--- PROVIDED DATA Enclosed Below ---

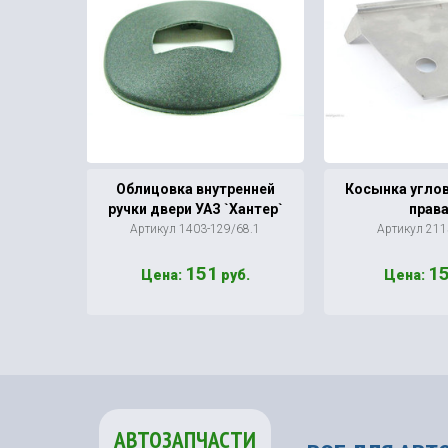
борта
Облицовка внутренней
Косынка углов
 прав.
ручки двери УАЗ `Хантер`
прав
9/69
Артикул 1403-129/68.1
Артикул 211
151
1
б.
Цена:
руб.
Цена:
АВТОЗАПЧАСТИ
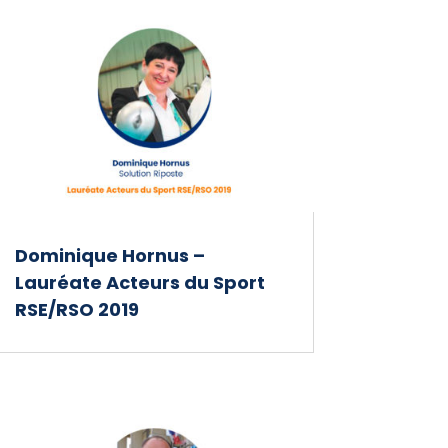
Dominique Hornus –
Lauréate Acteurs du Sport
RSE/RSO 2019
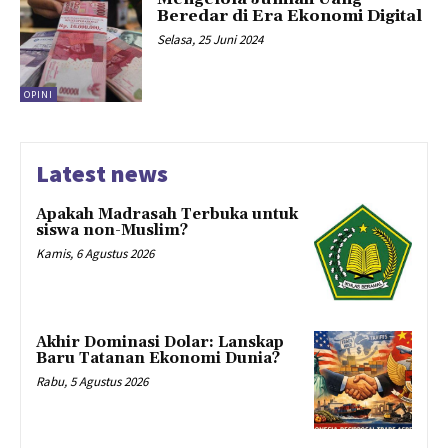
Beredar di Era Ekonomi Digital
Selasa, 25 Juni 2024
OPINI
Latest news
Apakah Madrasah Terbuka untuk
siswa non-Muslim?
Kamis, 6 Agustus 2026
Akhir Dominasi Dolar: Lanskap
Baru Tatanan Ekonomi Dunia?
Rabu, 5 Agustus 2026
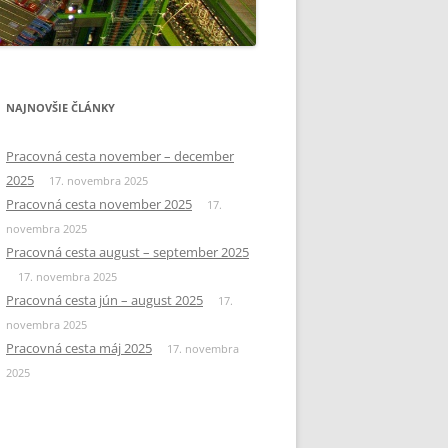
NAJNOVŠIE ČLÁNKY
Pracovná cesta november – december
2025
17. novembra 2025
Pracovná cesta november 2025
17.
novembra 2025
Pracovná cesta august – september 2025
17. novembra 2025
Pracovná cesta jún – august 2025
17.
novembra 2025
Pracovná cesta máj 2025
17. novembra
2025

--- End of Enclosed PROVIDED DATA ---

• TASK INSTRUCTIONS
The answer should consist of every line above, exact and free of images.

• OUTPUT OF THE TASK
борта
Облицовка внутренней
Косынка углов
 прав.
ручки двери УАЗ `Хантер`
прав
9/69
Артикул 1403-129/68.1
Артикул 211
151
1
б.
Цена:
руб.
Цена:
АВТОЗАПЧАСТИ
Dominique Hornus –
Lauréate Acteurs du Sport
RSE/RSO 2019
Beredar di Era Ekonomi Digital
Selasa, 25 Juni 2024
OPINI
Latest news
Apakah Madrasah Terbuka untuk
siswa non-Muslim?
Kamis, 6 Agustus 2026
Akhir Dominasi Dolar: Lanskap
Baru Tatanan Ekonomi Dunia?
Rabu, 5 Agustus 2026
NAJNOVŠIE ČLÁNKY
Pracovná cesta november – december
2025
17. novembra 2025
Pracovná cesta november 2025
17.
novembra 2025
Pracovná cesta august – september 2025
17. novembra 2025
Pracovná cesta jún – august 2025
17.
novembra 2025
Pracovná cesta máj 2025
17. novembra
2025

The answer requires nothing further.